• Provided text
◇ ◇ ◇ ◇ ◇ ◇ ◇

Min bumped Simply Ned twice, resulting in bits of running rail flying dramatically. Since there was only half a length in it at the line, the stewards’ call was logical even if it only handed Min’s rider Paul Townend a two-day careless riding ban – which appeared a little lenient.

But if Townend got lucky there, his luck deserted him with a vengeance in the Future Champions Novice Hurdle, a top-flight race that wasn’t so much unpredictable as bizarre.

Elliott’s evens favourite Mengli Khan hadn’t jumped particularly well, but there’d been no hint he would run out through the wing of the second-last.

He did anyway, and Jack Kennedy’s Christmas, which had taken another wrong turn when the teenager was unseated from Ball D’Arc in the previous Grade One, took another unexpected turn for the worst.

Outsider

Then again, few could have seen Whiskey Sour emerging on top. The outsider of Mullins’s four runners was a long last for the first half of the race and, although he closed on the turn-in, Mengli Khan’s crash looked to leave the race between Sharjah and Townend’s mount, Real Steel.

Remarkably, both Mullins-trained horses fell independently, leaving Whiskey Sour to swerve his way through the carnage and ultimately win by 19 lengths under David Mullins.

◇ ◇ ◇ ◇ ◇ ◇ ◇

• Study questions
(1) Answer these questions using the racing report above.
(a) How long a ban did Paul Townend receive for careless riding?
(b) What did Mengli Khan do at the second-last?
(c) By how many lengths did Whiskey Sour win?
(2) Copy everything in the racing report from "Elliott’s evens favourite" down to "for the worst.".
(3) Carry on the racing report from the point where it stops.

• Supplied entries

◇ ◇ ◇ ◇ ◇ ◇ ◇

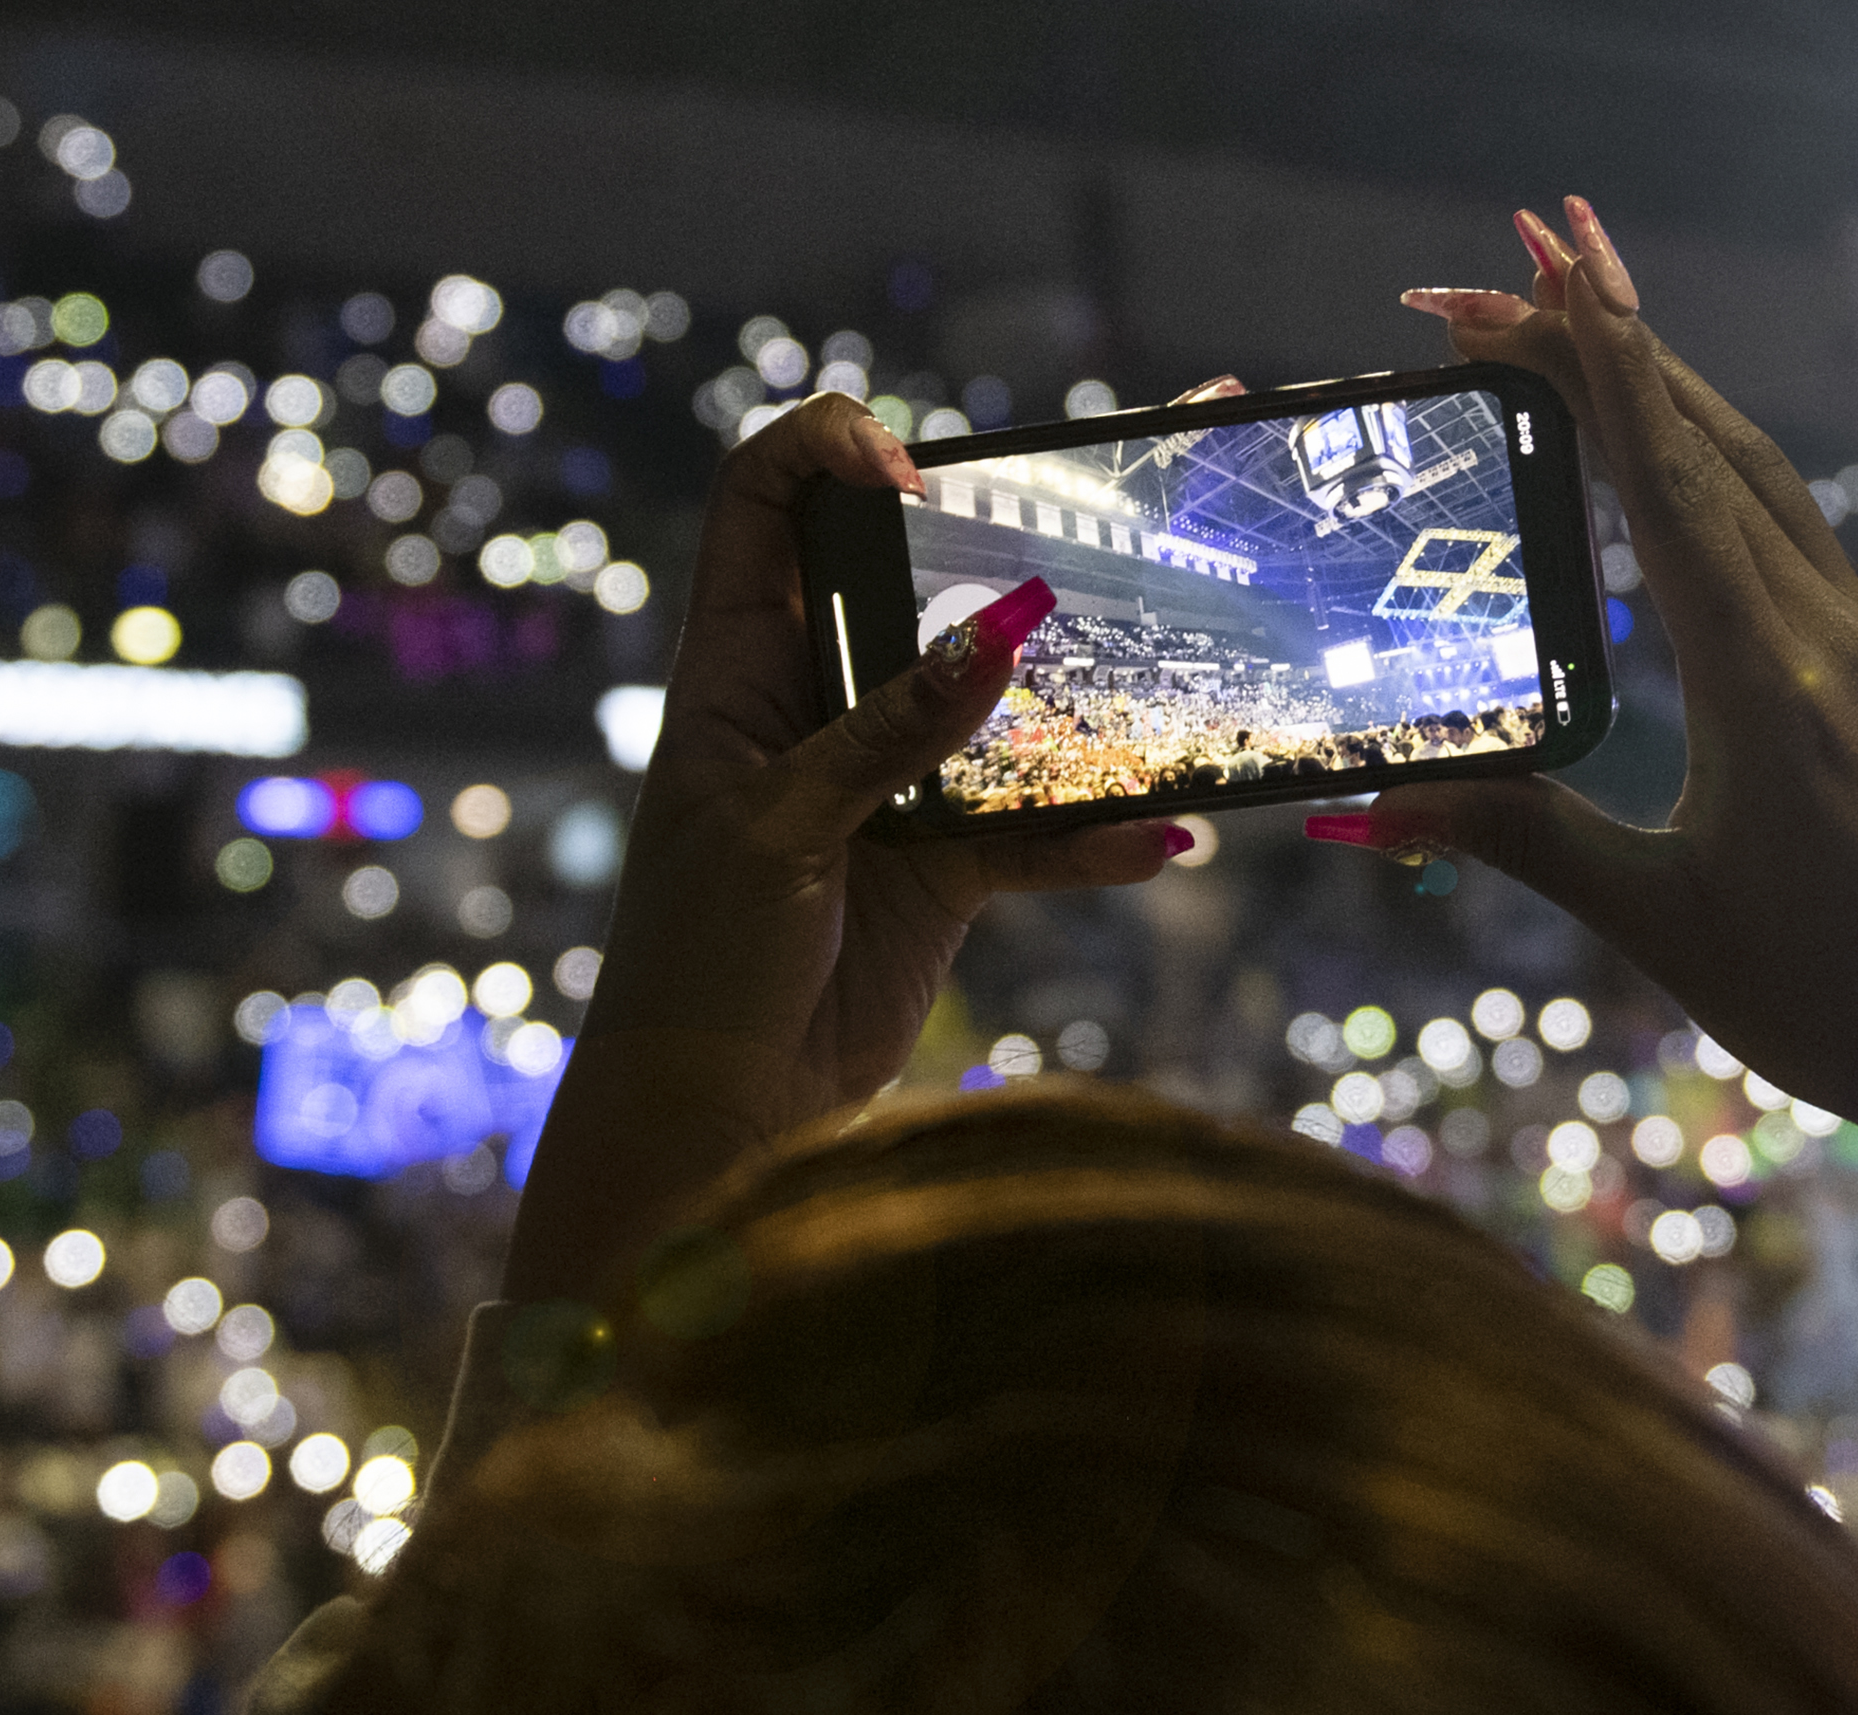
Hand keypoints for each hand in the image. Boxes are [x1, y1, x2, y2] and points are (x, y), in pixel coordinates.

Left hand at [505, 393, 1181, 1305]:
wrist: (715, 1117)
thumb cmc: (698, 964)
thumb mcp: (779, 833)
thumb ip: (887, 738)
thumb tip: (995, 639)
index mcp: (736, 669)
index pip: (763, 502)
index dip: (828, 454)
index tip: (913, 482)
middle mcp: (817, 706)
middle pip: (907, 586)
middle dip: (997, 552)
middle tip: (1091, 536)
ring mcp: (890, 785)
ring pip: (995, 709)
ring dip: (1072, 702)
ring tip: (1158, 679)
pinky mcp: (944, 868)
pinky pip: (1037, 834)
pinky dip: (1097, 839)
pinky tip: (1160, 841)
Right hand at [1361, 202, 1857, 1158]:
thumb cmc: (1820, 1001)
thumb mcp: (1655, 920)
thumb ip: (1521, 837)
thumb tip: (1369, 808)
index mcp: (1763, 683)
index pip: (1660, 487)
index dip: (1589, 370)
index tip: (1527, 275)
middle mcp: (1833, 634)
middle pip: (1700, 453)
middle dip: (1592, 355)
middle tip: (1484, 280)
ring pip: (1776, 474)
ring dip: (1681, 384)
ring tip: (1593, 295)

◇ ◇ ◇ ◇ ◇ ◇ ◇

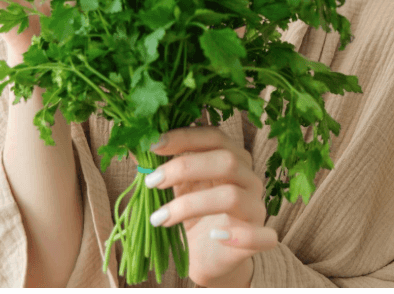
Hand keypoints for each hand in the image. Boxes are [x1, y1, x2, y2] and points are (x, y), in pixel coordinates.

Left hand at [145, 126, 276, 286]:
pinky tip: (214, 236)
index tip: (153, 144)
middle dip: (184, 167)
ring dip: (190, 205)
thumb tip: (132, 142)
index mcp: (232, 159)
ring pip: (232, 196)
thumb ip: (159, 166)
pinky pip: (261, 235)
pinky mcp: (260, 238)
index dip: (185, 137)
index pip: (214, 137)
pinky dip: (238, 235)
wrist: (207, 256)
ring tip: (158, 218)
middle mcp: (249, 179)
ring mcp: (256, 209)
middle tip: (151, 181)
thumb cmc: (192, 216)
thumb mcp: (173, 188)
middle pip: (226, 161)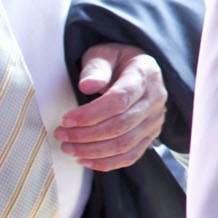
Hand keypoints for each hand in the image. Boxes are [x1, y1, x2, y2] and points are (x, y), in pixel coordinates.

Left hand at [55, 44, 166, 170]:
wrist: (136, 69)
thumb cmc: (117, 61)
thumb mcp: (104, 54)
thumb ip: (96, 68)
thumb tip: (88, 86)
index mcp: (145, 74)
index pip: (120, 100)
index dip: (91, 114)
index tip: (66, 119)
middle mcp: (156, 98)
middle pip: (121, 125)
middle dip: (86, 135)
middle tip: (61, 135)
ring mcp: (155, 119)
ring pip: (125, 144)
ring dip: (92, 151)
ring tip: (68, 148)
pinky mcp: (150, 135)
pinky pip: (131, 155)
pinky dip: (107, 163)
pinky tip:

◇ ◇ ◇ ◇ ◇ ◇ ◇

• Responses to the exercise
(1)
(a) Two days.
(b) He ran out through the wing.
(c) 19 lengths.

(2)
Elliott’s evens favourite Mengli Khan hadn’t jumped particularly well, but there’d been no hint he would run out through the wing of the second-last.

He did anyway, and Jack Kennedy’s Christmas, which had taken another wrong turn when the teenager was unseated from Ball D’Arc in the previous Grade One, took another unexpected turn for the worst.

(3)
“I’ve never seen anything like it. Losing the race in the stewards’ room, then Mengli Khan jumping out. I thought then we’d be first, second and third, and the two fall individually. It was extraordinary stuff. I was waiting for them to bring down our third and really cap the day,” Mullins said.

“I asked David, ‘how did you miss all those horses?’ and he said ‘it’s lucky he’s small!’” the champion trainer added. “It was an extraordinary race and I don’t know what to take from it. It was a lucky win – end of story.”

Whiskey Sour is the smallest horse in the Mullins yard at 15.2hh, but he provided owner Luke McMahon with another memorable moment at Galway in the summer when winning the big amateur prize under McMahon’s son Aubrey.

Mullins appeared frustrated about Min’s disqualification, a performance that saw his Queen Mother Champion Chase odds almost double with some firms to 6-1.

“What happened happened, and that was it. The stewards disqualified him and what more is there to say. It was tough to lose it.”

Career high

It proved to be a career high for Simply Ned who was running in the race for a fourth time but had Mark Walsh on his back for the first time.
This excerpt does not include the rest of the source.